On connaît la flûte traversière. Voici que l’on découvre la « nuit traversière ». C’est celle qu’évoque Cypris Kophidès dans un court recueil de 20 poèmes en édition bilingue (français-grec).
Comment, la lisant, ne pas penser à L’Hymne à la nuit de Jean-Philippe Rameau – dont il existe des partitions pour flûte traversière – même si l’autrice nous propose plutôt une vision onirique de la nuit, peuplée de songes mais aussi de cauchemars. Avant que la lumière ne vienne tisser un « espace de lumière et d’ardeur ».
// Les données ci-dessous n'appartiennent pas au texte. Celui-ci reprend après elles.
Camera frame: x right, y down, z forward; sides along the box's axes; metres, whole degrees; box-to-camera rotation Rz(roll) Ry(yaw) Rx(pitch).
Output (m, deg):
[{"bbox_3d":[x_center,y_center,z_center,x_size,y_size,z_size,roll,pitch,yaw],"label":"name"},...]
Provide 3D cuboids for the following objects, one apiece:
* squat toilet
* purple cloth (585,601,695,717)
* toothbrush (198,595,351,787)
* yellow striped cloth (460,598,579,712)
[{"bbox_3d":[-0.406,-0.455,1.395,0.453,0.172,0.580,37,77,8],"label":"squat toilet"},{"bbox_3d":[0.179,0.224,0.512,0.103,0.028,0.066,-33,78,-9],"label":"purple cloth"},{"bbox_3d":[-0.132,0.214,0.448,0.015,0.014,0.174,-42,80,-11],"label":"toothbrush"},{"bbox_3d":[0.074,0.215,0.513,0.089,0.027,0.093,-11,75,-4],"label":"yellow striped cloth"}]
« La nuit ne parle que du jour », affirmait Maurice Blanchot. On le ressent profondément à la lecture de cette nuit traversière qui là est pour sonder, au sein du cosmos, le mystère de l’être humain, capable à la fois de sauvagerie foncière comme d’humanité rayonnante. « L’ombre chuchote que seule la cruauté est salutaire », écrit Cypris Kophidès. « Le regard des grands fauves s’allume du désir des proies ». Oui, la nuit traversière peut être cette « nuit de fuite où les poignards parlent » et où « la lune noire perd son sang/entre les jambes des femmes ». La poétesse nous dit, sur l’espace/temps d’une nuit, ce qui agite à la fois le cosmos et l’humanité. Place, en effet, aux frayeurs, aux rêves, aux cauchemars. « Tout tourbillonne dans les labyrinthes de ténèbres palpables qui se nichent au cœur de l’âme des choses », notent Katina Vlachou et Vassilis Pandis, dans la préface de ce petit livre. Mais il existe, ajoutent-ils, « une lumière qui émane des ténèbres ».
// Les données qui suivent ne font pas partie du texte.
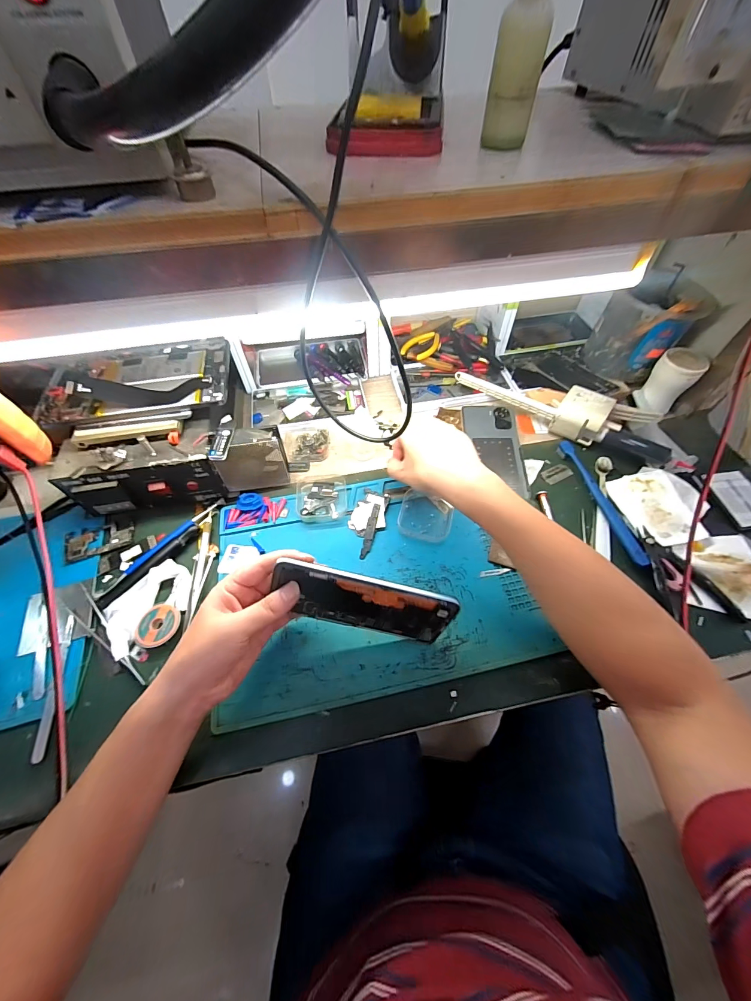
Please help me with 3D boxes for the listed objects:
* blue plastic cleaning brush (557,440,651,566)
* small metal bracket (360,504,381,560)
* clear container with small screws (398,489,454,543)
[{"bbox_3d":[0.278,-0.005,0.437,0.018,0.013,0.186,-9,56,-4],"label":"blue plastic cleaning brush"},{"bbox_3d":[-0.006,0.037,0.422,0.011,0.004,0.070,14,66,2],"label":"small metal bracket"},{"bbox_3d":[0.062,0.020,0.433,0.063,0.012,0.060,11,57,9],"label":"clear container with small screws"}]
Voici, en effet, « la lumière des regards » ou « l’amour qui fait persévérer les étoiles ». Voici l’aube avec « la plénitude aiguë d’un chant d’oiseaux ». Arrive le moment où « le jour se déploie », où « les petits enfants clignent des sourires embués ». Il a fallu, pour cela, traverser une nuit peuplée de rêves avec tout son cortège de mystères. L’écriture de Cypris Kophidès témoigne elle-même, par une forme d’opacité, de l’énigme profonde contenue dans la nuit.
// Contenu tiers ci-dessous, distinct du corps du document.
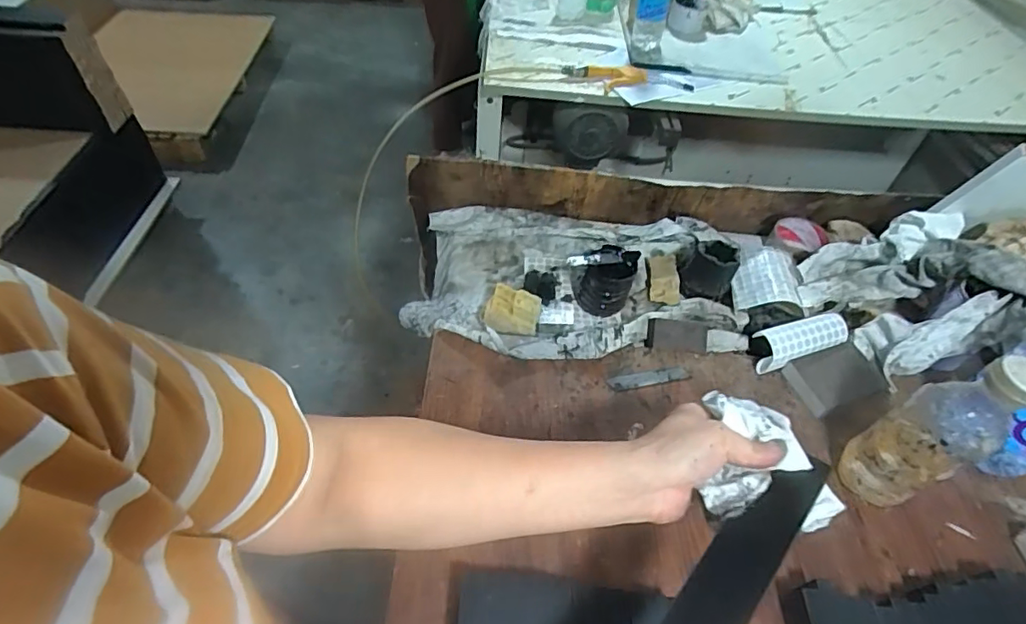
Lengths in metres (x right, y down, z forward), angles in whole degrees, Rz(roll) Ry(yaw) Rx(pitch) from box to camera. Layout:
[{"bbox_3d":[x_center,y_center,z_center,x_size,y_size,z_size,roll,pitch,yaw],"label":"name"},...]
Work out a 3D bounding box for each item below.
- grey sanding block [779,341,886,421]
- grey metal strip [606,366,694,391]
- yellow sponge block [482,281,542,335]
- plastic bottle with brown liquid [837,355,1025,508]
[{"bbox_3d":[0.384,0.077,0.643,0.112,0.016,0.067,-14,54,-15],"label":"grey sanding block"},{"bbox_3d":[0.162,0.079,0.647,0.101,0.004,0.021,-6,52,-9],"label":"grey metal strip"},{"bbox_3d":[-0.001,-0.003,0.688,0.069,0.026,0.059,22,46,-16],"label":"yellow sponge block"},{"bbox_3d":[0.381,0.114,0.500,0.064,0.210,0.061,24,54,14],"label":"plastic bottle with brown liquid"}]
Le poète iranien Sorab Sepehri parlait de « la nuit de bonne solitude » et des « pulsations humides de l’aube ». Cypris Kophidès le rejoint souvent dans sa propre évocation de la « nuit immobile » ou de « l’opacité du silence ». La même ardeur, chez les deux auteurs, pour associer la nature tout entière à l’évocation de la nuit et pour témoigner de « ce temps immobile/que traverse une musique/errante ».